ASSIGNED TASK: In the Bitbucket setup guide below, copy out word for word the part that opens with the words containing "1) The bitbucket" and closes with "to ‘clone’ it.".

PROVIDED PASSAGE:
===============
The GUI will look a bit like below, and you can then follow the instructions that are found on the SSH Keys page called Integrating with Bitbucket/Git

33 Making a new Bitbucket repository

In the upper right, click your image again, and click “View profile”. Click the button to create a repository.

Git the repository a name and description, the default branch name should be set to “main”. Don’t change it.

Click “Create repository”, and you should be taken to a page with some helpful instructions.

I recommend that you NOT leave this page until you have followed the instructions

These instructions are to help you get your “local copy” of the repository set up (so I recommend that you keep them handy until we are done with the next section).

34 Cloning your repository

Now, at this point you might be wondering: what do I mean by “local copy”? Didn’t we just set all of that up?

Git always wants to exist on at least two levels:

1) The bitbucket server that stores the main copy of everything

2) All the 'working copies' that live in the directories of the users who have access 

At this point in time, you will already have set up the main copy (This is where bitbucket/git can coordinate changes made by different team members etc.)

But now you still need to configure at least one “working copy” (where you will do most of your work)

If you followed the instruction from Bitbucket in the previous section, then you won’t need to do these steps again. But lets talk about them so that you understand what is happening…

We previously created a repository on Bitbucket, but to make a copy on our own file system we still need to ‘clone’ it.

But before we can clone our repository you will want make a decision about where you want your local files to live. Once you have done that go to the command line and navigate to the directory where you will want to configure and store the local copy of your repository. If you have created some files there already, you will get a chance to add them to the repository soon…

The next step is that you will need to configure git to know what your name and email address are. In the Terminal, you will want to run some commands like these ones, putting in your own name and email. These commands just allow git to store this information for you so that you don’t have to type it in every single time that you go to do a commit.
===============
EXTRACTED INFORMATION:

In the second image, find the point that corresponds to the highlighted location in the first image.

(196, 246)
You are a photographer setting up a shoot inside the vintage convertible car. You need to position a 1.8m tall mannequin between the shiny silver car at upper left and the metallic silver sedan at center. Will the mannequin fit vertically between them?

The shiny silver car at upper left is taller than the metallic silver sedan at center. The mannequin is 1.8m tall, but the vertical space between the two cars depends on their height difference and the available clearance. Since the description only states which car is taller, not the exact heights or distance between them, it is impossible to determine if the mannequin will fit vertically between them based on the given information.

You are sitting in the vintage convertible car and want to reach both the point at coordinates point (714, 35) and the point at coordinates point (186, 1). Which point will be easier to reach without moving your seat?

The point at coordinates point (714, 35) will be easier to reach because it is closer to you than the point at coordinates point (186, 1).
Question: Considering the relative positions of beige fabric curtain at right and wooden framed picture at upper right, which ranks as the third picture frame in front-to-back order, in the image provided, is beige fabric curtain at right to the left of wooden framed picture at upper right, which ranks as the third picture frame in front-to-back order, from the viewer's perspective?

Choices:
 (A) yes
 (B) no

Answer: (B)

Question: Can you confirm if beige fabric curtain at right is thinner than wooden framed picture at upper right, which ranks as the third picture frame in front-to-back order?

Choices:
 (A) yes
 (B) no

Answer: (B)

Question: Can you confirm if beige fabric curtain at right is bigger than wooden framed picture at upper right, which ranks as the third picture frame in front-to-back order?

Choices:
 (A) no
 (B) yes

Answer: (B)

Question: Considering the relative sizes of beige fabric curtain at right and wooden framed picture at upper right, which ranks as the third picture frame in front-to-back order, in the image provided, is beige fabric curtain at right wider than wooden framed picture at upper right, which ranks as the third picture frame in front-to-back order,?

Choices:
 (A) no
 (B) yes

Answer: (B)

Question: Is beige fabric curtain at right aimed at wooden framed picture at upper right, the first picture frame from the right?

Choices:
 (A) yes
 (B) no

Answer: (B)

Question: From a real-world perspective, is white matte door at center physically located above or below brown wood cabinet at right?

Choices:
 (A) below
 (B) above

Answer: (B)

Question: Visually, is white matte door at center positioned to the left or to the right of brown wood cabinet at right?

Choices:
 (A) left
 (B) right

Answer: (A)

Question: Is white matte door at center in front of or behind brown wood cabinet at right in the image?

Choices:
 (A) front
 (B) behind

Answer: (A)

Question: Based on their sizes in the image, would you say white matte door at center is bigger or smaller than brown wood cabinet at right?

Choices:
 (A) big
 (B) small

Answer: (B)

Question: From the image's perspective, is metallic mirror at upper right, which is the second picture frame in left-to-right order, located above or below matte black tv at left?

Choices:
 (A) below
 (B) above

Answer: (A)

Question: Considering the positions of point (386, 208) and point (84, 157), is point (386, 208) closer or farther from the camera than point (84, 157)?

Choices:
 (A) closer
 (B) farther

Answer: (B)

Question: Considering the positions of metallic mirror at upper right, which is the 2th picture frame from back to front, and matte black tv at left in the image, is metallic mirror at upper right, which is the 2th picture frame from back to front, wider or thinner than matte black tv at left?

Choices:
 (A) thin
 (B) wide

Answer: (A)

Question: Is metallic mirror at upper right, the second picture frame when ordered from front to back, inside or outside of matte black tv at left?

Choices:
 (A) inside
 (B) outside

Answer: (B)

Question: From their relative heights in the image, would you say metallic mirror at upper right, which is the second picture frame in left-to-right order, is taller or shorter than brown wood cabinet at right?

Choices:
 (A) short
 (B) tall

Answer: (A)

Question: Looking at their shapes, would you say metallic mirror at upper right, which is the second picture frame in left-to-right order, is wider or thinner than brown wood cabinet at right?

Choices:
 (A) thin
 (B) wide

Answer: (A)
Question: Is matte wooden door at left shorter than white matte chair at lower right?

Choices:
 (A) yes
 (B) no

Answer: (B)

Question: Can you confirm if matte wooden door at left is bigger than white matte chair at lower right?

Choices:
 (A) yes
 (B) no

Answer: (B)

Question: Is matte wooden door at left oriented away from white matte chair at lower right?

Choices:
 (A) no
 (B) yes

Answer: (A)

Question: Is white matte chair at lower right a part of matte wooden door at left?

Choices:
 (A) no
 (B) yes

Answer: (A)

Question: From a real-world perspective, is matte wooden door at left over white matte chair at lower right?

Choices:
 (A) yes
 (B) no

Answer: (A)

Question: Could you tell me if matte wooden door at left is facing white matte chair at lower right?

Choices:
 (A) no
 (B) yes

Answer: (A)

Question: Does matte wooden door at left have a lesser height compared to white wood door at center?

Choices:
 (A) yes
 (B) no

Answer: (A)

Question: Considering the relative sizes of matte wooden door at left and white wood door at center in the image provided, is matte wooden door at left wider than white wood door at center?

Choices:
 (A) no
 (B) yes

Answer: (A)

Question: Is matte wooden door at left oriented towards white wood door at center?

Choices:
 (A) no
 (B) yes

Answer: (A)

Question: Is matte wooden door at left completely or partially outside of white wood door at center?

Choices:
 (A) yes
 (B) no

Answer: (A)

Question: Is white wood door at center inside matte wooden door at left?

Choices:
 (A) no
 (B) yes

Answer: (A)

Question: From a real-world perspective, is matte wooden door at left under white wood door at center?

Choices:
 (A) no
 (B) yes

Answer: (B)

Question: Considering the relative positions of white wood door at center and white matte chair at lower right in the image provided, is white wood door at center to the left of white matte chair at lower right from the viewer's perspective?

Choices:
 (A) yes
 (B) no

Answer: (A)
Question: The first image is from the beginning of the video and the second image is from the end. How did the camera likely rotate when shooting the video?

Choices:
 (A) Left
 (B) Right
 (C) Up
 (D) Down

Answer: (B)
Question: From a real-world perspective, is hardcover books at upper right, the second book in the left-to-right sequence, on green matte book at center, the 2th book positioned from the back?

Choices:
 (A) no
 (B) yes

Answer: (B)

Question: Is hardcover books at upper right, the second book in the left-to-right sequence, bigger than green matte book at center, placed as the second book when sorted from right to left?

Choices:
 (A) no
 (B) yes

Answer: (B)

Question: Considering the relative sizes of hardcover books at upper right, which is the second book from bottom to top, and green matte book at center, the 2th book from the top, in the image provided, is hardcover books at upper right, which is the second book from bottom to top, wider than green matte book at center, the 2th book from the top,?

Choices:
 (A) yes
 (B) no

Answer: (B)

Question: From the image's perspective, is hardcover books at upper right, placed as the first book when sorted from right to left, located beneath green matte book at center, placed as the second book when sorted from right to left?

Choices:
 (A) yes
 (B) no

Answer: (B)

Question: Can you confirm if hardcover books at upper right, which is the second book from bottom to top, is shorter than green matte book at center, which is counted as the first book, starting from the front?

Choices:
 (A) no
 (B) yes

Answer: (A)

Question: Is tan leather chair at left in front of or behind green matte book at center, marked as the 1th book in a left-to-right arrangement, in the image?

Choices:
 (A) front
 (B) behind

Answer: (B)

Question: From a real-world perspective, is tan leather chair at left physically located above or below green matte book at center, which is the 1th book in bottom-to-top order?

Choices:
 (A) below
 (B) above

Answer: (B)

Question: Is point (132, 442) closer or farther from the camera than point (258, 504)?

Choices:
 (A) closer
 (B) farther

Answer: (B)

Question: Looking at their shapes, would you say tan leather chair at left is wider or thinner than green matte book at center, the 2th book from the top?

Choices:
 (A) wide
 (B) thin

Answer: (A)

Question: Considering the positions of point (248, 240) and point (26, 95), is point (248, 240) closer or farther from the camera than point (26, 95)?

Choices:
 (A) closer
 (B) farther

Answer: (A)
===============
RESPONSE AREA:
1) The bitbucket server that stores the main copy of everything

2) All the 'working copies' that live in the directories of the users who have access 

At this point in time, you will already have set up the main copy (This is where bitbucket/git can coordinate changes made by different team members etc.)

But now you still need to configure at least one “working copy” (where you will do most of your work)

If you followed the instruction from Bitbucket in the previous section, then you won’t need to do these steps again. But lets talk about them so that you understand what is happening…

We previously created a repository on Bitbucket, but to make a copy on our own file system we still need to ‘clone’ it.